Further studies are necessary to better define the role of the emotional subscale evaluation in the pediatric patients affected by flexible flatfoot. Despite these observations, both convergent and divergent a priori validity hypotheses were satisfied. We were then able to confirm the hypothesis of construct validity. The results obtained by the responsiveness assessment showed the ability of this tool to identify significant changes associated with the surgical treatment (subtalar arthroereisis).

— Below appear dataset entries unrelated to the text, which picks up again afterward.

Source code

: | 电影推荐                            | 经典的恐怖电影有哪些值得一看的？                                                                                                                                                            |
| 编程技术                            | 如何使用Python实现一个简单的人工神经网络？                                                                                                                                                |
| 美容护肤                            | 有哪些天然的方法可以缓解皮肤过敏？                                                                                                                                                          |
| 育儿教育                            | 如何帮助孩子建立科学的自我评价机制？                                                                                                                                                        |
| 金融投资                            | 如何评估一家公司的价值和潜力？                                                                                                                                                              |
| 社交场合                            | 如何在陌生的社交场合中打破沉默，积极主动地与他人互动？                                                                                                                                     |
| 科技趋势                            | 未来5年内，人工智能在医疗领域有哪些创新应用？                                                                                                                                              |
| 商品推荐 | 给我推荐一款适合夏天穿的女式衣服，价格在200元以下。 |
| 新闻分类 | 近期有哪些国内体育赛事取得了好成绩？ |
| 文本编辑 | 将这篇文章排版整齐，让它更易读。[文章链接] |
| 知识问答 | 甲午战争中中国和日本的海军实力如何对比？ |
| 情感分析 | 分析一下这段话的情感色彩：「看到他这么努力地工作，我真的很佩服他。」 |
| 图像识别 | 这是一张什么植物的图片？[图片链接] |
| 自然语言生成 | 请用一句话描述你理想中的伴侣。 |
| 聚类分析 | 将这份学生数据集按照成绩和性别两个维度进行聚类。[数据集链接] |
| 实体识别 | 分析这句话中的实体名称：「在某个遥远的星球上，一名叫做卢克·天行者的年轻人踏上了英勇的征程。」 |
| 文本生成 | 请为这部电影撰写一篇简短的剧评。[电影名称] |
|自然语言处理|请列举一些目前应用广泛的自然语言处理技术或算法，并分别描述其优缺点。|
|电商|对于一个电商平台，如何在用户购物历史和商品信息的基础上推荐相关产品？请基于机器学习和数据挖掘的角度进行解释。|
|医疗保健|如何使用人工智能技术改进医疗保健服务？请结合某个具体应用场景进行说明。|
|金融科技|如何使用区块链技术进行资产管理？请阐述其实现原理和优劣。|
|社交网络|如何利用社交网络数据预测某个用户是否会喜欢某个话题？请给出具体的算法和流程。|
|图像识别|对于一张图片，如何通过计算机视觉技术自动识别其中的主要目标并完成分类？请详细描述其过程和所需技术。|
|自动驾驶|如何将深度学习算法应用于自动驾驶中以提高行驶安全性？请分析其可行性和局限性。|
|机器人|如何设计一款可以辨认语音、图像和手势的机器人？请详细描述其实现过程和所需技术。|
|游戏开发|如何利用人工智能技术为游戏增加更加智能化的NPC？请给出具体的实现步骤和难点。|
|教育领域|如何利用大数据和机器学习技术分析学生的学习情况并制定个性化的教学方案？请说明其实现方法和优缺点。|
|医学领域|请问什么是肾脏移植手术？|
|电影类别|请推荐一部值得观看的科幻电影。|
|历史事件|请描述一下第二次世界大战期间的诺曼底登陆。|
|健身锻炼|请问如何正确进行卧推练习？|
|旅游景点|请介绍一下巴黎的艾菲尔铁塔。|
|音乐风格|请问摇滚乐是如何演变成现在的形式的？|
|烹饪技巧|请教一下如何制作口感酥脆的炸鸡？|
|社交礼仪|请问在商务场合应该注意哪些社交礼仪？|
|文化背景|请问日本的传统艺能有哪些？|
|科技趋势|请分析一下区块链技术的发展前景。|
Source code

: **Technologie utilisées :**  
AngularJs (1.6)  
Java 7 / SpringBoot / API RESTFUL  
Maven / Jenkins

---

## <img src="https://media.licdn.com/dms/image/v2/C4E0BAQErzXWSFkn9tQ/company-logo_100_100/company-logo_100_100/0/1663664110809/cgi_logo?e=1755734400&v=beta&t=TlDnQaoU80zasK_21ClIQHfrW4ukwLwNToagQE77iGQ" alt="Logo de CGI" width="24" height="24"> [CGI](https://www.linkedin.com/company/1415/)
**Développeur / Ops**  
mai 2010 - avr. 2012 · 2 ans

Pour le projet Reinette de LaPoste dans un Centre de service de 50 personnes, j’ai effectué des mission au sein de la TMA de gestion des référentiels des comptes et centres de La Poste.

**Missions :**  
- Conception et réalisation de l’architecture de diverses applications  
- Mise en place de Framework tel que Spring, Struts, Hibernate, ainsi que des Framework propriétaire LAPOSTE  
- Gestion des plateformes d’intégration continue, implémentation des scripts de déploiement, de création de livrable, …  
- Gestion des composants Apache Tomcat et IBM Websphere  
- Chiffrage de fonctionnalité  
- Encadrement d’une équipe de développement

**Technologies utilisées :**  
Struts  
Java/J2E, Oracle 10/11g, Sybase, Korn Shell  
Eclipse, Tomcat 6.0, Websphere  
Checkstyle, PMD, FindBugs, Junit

In the original study by Morris, patients treated for trauma reported a mean improvement of about 40 points in the physical subscale, 50 points for the school and play subscale and 20 points in emotional subscale [2]. Our results were significantly lower with respect to this patients subgroup, but they were similar to the elective patients subgroup in the original study. The changes in the scores were higher in comparison with respective SDD just for emotional subscale in children and physical subscale in parents. For this reason, we cannot exclude that the other subscales are subject to error in the measure obtained with the questionnaire. Further studies are necessary to assess responsiveness of the questionnaire with different treatments. Moreover, the low ES for physical and emotional subscales could indicate a relatively low effectiveness of surgical treatment or that the surgical indication is given in patients with relatively good preoperative clinical scores. We are well aware of the study limitations. In fact, the population considered in the present study is not representative of all pediatric patients affected by foot and ankle disorders, and the results we obtained should be confirmed in patients affected by different pathologies, in order to better define the reliability of the questionnaire. Moreover, it was not possible to sort patients for different severity of the disease, since no clinical nor radiological validated classification is available for pediatric flexible flatfoot.

Up to date, in Italy, a suitable score for the evaluation of foot and ankle in pediatric patients does not exist. The present work is the first attempt to provide an effective and reliable tool for the evaluation of these patients. Even if it is still under investigation, this tool could be used in future researches in order to adopt a common language on the international scenario.